### [Activity]
If a line in the entries below includes "UPPER", show that line.

### [Exercise inputs]
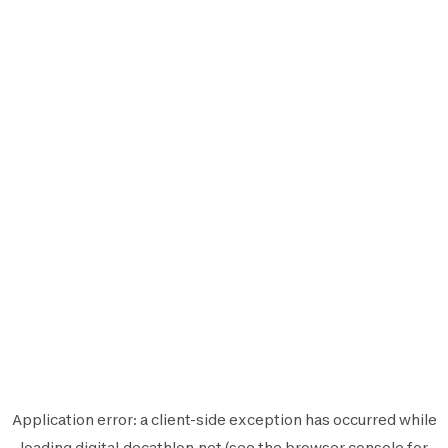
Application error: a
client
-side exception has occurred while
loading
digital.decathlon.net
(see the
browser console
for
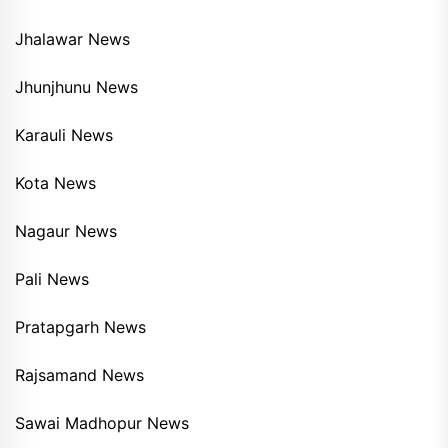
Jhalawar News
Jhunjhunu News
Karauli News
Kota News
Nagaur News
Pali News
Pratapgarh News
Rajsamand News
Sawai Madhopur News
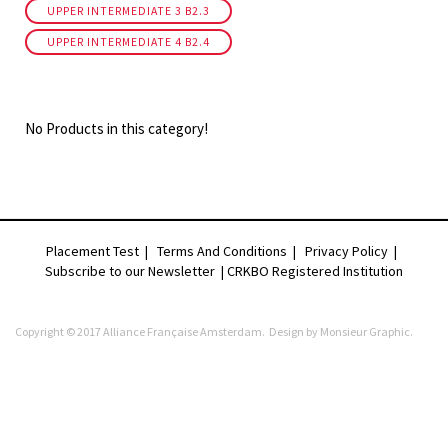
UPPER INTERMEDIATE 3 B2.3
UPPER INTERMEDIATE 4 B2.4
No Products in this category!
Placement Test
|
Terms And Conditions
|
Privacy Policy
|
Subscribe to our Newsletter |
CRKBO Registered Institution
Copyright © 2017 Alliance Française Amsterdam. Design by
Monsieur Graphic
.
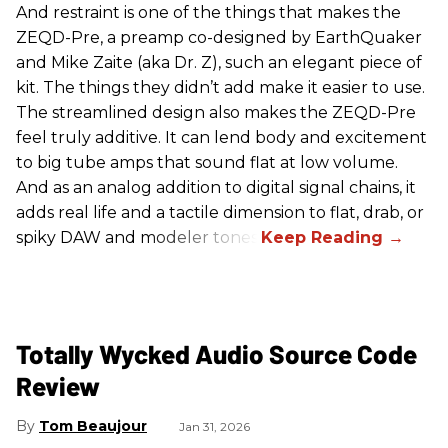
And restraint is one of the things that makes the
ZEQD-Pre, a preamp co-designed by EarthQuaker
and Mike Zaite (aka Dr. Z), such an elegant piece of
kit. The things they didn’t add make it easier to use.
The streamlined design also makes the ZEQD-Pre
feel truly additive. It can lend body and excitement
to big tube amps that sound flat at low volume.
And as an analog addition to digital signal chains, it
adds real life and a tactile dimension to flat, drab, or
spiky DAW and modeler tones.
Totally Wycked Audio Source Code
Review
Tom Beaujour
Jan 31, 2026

--

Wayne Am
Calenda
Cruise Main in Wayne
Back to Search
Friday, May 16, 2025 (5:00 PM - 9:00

### [Task response]
UPPER INTERMEDIATE 3 B2.3
UPPER INTERMEDIATE 4 B2.4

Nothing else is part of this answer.